• PROBLEMA PROPOSTO
Dê sequência ao texto sobre as grafiteiras, começando logo depois da última frase dele.

• TEXTO DE LEITURA
####

A desinformação e o perigo da exposição na rua criam obstáculos para as mais jovens. “Fui convidada para uma ação, mas não pude ir”, lamenta Cláudia Gomes Rodrigues, a Claw, 15 anos, também moradora da Rocinha. Ela é a única menina do grupo Rocinha Grafite e sente dificuldade em convencer a mãe em deixá-la participar das ações. “Ela me pergunta o que é que eu vou fazer com um bando de garotos na rua, mas como insisto muito, às vezes, acaba deixando”, conta Claw.

Dificuldades não faltam na vida de grafiteiro. O preço das tintas e do látex usado para criar fundos nos desenhos é um dos principais problemas. Segundo Bel, são necessárias cerca de 11 latas de tinta em spray e um balde de látex de 3 litros para fazer um desenho simples de 3 metros por 3 metros. Se forem comprados a varejo, cada lata custará cerca de R$ 10 e o látex, R$ 15. Desenhos grandes e multicoloridos demandam uma quantidade ainda maior. “Precisamos de diversos tons da mesma cor para dar volume”, explica Prima Donna.

Cada uma dá um jeito, descolando latas de presente entre amigos, parentes e outros grafiteiros. “Trabalho na associação de moradores de Camará (Senador Camará, na Zona Oeste). Chega no fim do mês, eu estou cheia de planos, mas sempre pinta um imprevisto e acabo não podendo comprar”, diz Beg, que ajuda sua avó em casa com as despesas de seus cinco irmãos.

Identidade feminina
Cores claras e chamativas são as preferidas das grafiteiras que desenham formas femininas, bonecas e bichinhos. “Queremos mostrar que é feito por mulher”, revela Claw. Para Prima Donna, os temas escolhidos revelam uma necessidade de identificação. “Somos mulheres grafitando e temos algo a dizer”, analisa. A preferência também pode ser explicada pela facilidade do desenho. “Geralmente tomamos como referência o nosso próprio corpo. Garotos fazem bonecos e garotas, bonecas”, avalia Maíra, que acredita que ao longo do tempo os temas vão se diversificar. Entre os projetos coletivos do TPM Crew está um painel sobre meio ambiente.

####

• TRECHOS DOS DADOS

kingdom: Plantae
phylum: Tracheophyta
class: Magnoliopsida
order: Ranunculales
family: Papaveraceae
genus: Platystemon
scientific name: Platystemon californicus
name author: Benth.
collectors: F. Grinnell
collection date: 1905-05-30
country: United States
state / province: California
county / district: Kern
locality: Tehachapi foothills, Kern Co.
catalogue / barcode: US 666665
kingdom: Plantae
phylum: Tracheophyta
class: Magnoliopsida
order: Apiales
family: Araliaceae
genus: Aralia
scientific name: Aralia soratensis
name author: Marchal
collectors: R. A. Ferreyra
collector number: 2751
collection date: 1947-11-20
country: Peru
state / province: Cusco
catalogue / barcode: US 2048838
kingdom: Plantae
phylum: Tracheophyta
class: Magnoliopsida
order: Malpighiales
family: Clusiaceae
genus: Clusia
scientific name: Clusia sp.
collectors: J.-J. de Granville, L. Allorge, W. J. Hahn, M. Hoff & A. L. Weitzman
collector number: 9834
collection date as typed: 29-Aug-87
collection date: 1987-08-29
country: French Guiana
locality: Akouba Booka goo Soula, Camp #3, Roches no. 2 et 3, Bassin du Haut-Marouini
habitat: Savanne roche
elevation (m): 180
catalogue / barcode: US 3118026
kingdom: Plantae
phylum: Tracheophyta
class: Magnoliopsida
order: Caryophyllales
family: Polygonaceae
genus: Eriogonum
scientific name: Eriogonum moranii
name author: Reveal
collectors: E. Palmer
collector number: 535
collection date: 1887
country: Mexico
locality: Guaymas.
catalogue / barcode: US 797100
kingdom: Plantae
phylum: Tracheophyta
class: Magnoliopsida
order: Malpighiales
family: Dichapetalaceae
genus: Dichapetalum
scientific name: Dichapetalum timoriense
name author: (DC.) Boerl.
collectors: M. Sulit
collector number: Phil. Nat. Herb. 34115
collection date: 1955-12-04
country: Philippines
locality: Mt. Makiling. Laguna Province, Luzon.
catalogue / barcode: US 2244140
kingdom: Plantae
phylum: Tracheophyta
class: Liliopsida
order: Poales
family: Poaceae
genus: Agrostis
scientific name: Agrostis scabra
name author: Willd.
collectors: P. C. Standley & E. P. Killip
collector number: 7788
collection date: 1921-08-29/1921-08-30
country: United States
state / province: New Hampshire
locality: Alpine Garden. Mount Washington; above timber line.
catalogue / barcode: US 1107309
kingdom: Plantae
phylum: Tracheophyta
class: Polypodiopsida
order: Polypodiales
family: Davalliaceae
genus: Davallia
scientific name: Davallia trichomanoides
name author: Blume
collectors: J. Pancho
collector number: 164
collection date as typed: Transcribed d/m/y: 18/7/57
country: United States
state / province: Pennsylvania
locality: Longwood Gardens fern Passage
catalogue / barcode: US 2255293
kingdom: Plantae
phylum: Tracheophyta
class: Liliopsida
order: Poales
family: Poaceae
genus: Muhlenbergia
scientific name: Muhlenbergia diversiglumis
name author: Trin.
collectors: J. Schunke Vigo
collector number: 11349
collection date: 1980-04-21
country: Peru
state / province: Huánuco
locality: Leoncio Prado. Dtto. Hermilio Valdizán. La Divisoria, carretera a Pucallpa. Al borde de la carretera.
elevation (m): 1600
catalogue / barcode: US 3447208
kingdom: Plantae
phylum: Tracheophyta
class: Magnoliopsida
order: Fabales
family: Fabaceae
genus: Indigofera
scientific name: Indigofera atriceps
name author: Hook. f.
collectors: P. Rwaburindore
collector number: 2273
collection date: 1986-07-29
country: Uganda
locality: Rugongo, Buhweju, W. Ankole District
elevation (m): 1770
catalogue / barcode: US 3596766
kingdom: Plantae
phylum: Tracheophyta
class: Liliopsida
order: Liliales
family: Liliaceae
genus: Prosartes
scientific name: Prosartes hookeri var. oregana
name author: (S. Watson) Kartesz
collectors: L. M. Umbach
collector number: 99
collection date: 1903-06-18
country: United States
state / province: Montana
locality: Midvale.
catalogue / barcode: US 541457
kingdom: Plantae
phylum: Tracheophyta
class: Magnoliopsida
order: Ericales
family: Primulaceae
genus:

####

• RESULTADO DA TAREFA
Nem sempre existe uma justificativa feminista para explicar os grafites. “Não sei bem por que faço bonecas. Vou desenhando e vejo que as figuras têm traços femininos”, confessa Beg. “Gosto de desenhar a mulher em posições onde eu possa trabalhar as sombras”, afirma Pit, sobre sua predileção por um dos recursos gráficos.

Consciente ou inconsciente, a expressão artística leva para os muros a visão das grafiteiras sobre o universo feminino. “Para nós é importante veicular imagens que representem nossas raízes étnicas, procuramos fazer traços negros e cabelos cacheados”, opina Prima Donna, sobre os grafites da TPM Crew. Contestar padrões de beleza dominantes também é uma estratégia. “Por que a mulher tem sempre que ser representada como a gostosona?”, questiona Maíra, justificando a imagem de uma gordinha sexy que ‘mandou’ nos arredores da Fundição Progresso.

Outra veterana, Carina Arsênio, a Nina, de 27 anos, que há dez grafita em São Paulo, acredita que existe um traço comum aos trabalhos realizados por mulheres. “A mulher traz uma certa delicadeza e coloca nas paredes aquilo que está em seu dia a dia, não tem como fugir”, avalia. Em seu trabalho, o universo feminino está sempre presente. “Represento uma temática feminina a partir de um olhar infantil”, afirma. Para ela é importante retratar aquilo que quase não vê nas ruas, uma das motivações para fazer uma mãe amamentando em sua última visita ao Rio de Janeiro, na Rocinha.

Arte pela Paz
Transmitir alguma mensagem através de seus desenhos é o objetivo de todas as grafiteiras. Críticas ao governo, mensagens de paz, reivindicação de direitos iguais para homens e mulheres são transpostos para o muro. “Faço desenhos infantis para chamar a atenção das crianças para outros caminhos além da bandidagem”, explica Beg, que acredita que grafitar pode ser uma maneira positiva de mobilizar as crianças de sua comunidade.

É, ao jeito delas, a maneira encontrada para 'gerar' consciência e modificar o comportamento 'rebelde sem causas' da juventude. “Quando estou no muro, encontro uma paz total. Acredito que qualquer forma de arte é válida e chego a escrever essa mensagem junto aos desenhos”, revela Lisa.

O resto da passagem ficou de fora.